He or she strives for a program that is comprehensible because its concepts have been introduced in an order that is best for human understanding, using a mixture of formal and informal methods that reinforce each other." 

E. Dijkstra, ACM Turing Lecture, 1972

" hopes that tomorrow’s programming languages will differ greatly from what we are used to now: to a much greater extent than hitherto they should invite us to reflect in the structure of what we write down all abstractions needed to cope conceptually with the complexity of what we are designing.

[...]In computer programming our basic building block has an associated time grain of less than a microsecond, but our program may take hours of computation time. I do not know of any other technology covering a ratio of 10^10 or more: the computer, by virtue of its fantastic speed, seems to be the first to provide us with an environment where highly hierarchical artefacts are both possible and necessary. This challenge, viz. the confrontation with the programming task, is so unique that this novel experience can teach us a lot about ourselves. It should deepen our understanding of the processes of design and creation, it should give us better control over the task of organizing our thoughts."

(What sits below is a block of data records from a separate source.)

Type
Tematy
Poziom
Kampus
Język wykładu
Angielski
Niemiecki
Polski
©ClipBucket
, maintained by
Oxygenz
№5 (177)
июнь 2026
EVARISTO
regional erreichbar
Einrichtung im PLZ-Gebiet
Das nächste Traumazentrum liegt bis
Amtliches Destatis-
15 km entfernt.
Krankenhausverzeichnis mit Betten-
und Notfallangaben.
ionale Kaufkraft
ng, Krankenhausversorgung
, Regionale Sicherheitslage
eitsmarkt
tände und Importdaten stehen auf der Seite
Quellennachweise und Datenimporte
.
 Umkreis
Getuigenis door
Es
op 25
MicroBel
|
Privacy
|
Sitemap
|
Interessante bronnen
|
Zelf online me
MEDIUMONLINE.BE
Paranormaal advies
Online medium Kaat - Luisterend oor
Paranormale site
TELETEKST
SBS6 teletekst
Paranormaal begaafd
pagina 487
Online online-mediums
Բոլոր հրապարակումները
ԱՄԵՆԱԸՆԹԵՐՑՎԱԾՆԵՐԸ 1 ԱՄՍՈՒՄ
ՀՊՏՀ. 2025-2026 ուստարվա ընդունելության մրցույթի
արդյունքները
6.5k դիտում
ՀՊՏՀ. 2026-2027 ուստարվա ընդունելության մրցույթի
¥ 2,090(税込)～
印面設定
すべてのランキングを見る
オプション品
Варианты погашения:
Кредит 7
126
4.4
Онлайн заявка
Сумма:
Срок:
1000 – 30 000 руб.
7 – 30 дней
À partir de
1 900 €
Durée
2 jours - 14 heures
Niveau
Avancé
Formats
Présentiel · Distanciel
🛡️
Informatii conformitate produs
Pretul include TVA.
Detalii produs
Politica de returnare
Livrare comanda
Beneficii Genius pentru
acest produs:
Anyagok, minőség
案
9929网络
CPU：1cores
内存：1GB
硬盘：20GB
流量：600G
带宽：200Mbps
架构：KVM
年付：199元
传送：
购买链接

Dijkstra didn't know about literate programming... Knuth devised it around 1983.

Donald Knuth, master of us all, has long advocated literate programming as the way forward for technical programming, but these ideas have been superbly ignored by the large majority of people who code for science (let's not even mention people who just "code"). The core concept behind literate programming is to describe what you want to do and code it all at the same time, making sure that humans can understand what you’re doing, not just machines.